• [WHAT YOU SHOULD DO]: Only the number is wanted: how many lines of the listing below contain "instructions"?

== Segment start ==

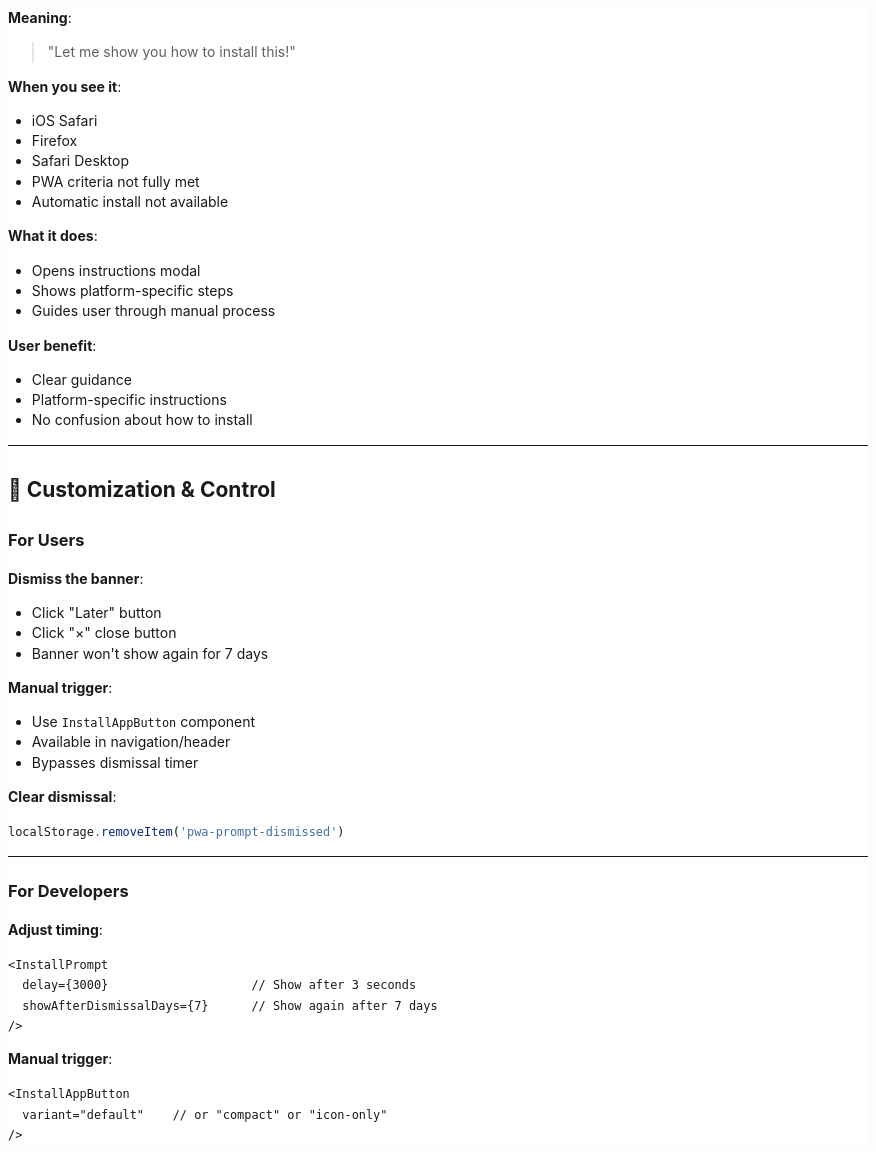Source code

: **Meaning**: 
> "Let me show you how to install this!"

**When you see it**:
- iOS Safari
- Firefox
- Safari Desktop
- PWA criteria not fully met
- Automatic install not available

**What it does**:
- Opens instructions modal
- Shows platform-specific steps
- Guides user through manual process

**User benefit**:
- Clear guidance
- Platform-specific instructions
- No confusion about how to install

---

## 🔧 Customization & Control

### For Users

**Dismiss the banner**:
- Click "Later" button
- Click "×" close button
- Banner won't show again for 7 days

**Manual trigger**:
- Use `InstallAppButton` component
- Available in navigation/header
- Bypasses dismissal timer

**Clear dismissal**:
```javascript
localStorage.removeItem('pwa-prompt-dismissed')
```

---

### For Developers

**Adjust timing**:
```tsx
<InstallPrompt 
  delay={3000}                    // Show after 3 seconds
  showAfterDismissalDays={7}      // Show again after 7 days
/>
```

**Manual trigger**:
```tsx
<InstallAppButton 
  variant="default"    // or "compact" or "icon-only"
/>
```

== Segment end ==

• [OUTPUT OF THE TASK]: 2